Cette position particulière est d’autant plus notable que les élèves de Koula-Moutou avaient, il y a quelques jours, organisé une marche pour demander la reprise des cours. La décision de l’Ogooué-Lolo, en suspendant temporairement le mouvement, traduit une stratégie qui pourrait favoriser un dialogue plus constructif avec le gouvernement et influencer la dynamique dans d’autres provinces. La date du 25 février revêt également une importance stratégique, puisqu’elle correspond à l’échéance fixée par le gouvernement pour la mise en œuvre des mesures issues de la commission tripartite Éducation – Budget – Fonction publique.

Quelques heures après la tenue des Assemblées générales, le ministère de l’Éducation nationale a publié un communiqué appelant fermement à la reprise des cours dès le 2 février, s’appuyant sur les progrès réalisés depuis le lancement des travaux de la commission tripartite, coordonnée par le vice-président du gouvernement, Hermann Immongault.

Parmi les avancées annoncées figurent :

▪︎la régularisation progressive de 6 938 agents,
▪︎la mise en solde de 328 sortants ENS/ENSET,
▪︎la mise en présalaire de 692 sortants ENIL/ENIF,
▪︎la prise en charge de 108 enseignants scientifiques,
▪︎l’intégration de 1 810 enseignants bénévoles,
▪︎ainsi que le traitement de 4 000 dossiers administratifs, portant le taux d’exécution à 60,85 %.

Malgré ces éléments, la base de SOS Éducation réunie à Sibang maintient sa position : la grève se poursuit tant que la liste complète des 4 000 agents à régulariser n’aura pas été rendue publique.

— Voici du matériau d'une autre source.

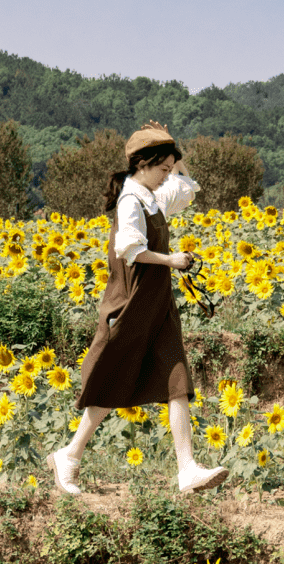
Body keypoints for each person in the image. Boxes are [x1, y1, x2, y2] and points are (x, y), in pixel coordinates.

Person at [46, 121, 228, 497]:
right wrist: (173, 260)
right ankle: (70, 455)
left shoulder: (150, 194)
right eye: (162, 168)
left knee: (177, 382)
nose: (168, 176)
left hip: (156, 304)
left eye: (169, 168)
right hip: (131, 305)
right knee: (113, 382)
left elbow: (185, 191)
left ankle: (187, 470)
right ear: (142, 165)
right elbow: (130, 251)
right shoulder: (132, 200)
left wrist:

Pour les enseignants, la transparence reste indispensable pour restaurer une confiance fragilisée.

Toutefois, la décision de l’Ogooué-Lolo — alignée sur l’échéance gouvernementale du 25 février — pourrait influencer d’autres provinces, surtout dans un contexte où la reprise partielle des cours, observée depuis près d’une semaine, oscille déjà entre 5 % et 30 % selon les localités, traduisant un possible glissement progressif sur le terrain.

Alors que la crise persiste, un point fait consensus : le dialogue demeure essentiel. Pour les enseignants comme pour les autorités, seule une concertation constructive permettra d’aboutir à une issue durable, afin de protéger l’année scolaire et l’avenir des élèves, premières victimes de cette paralysie prolongée.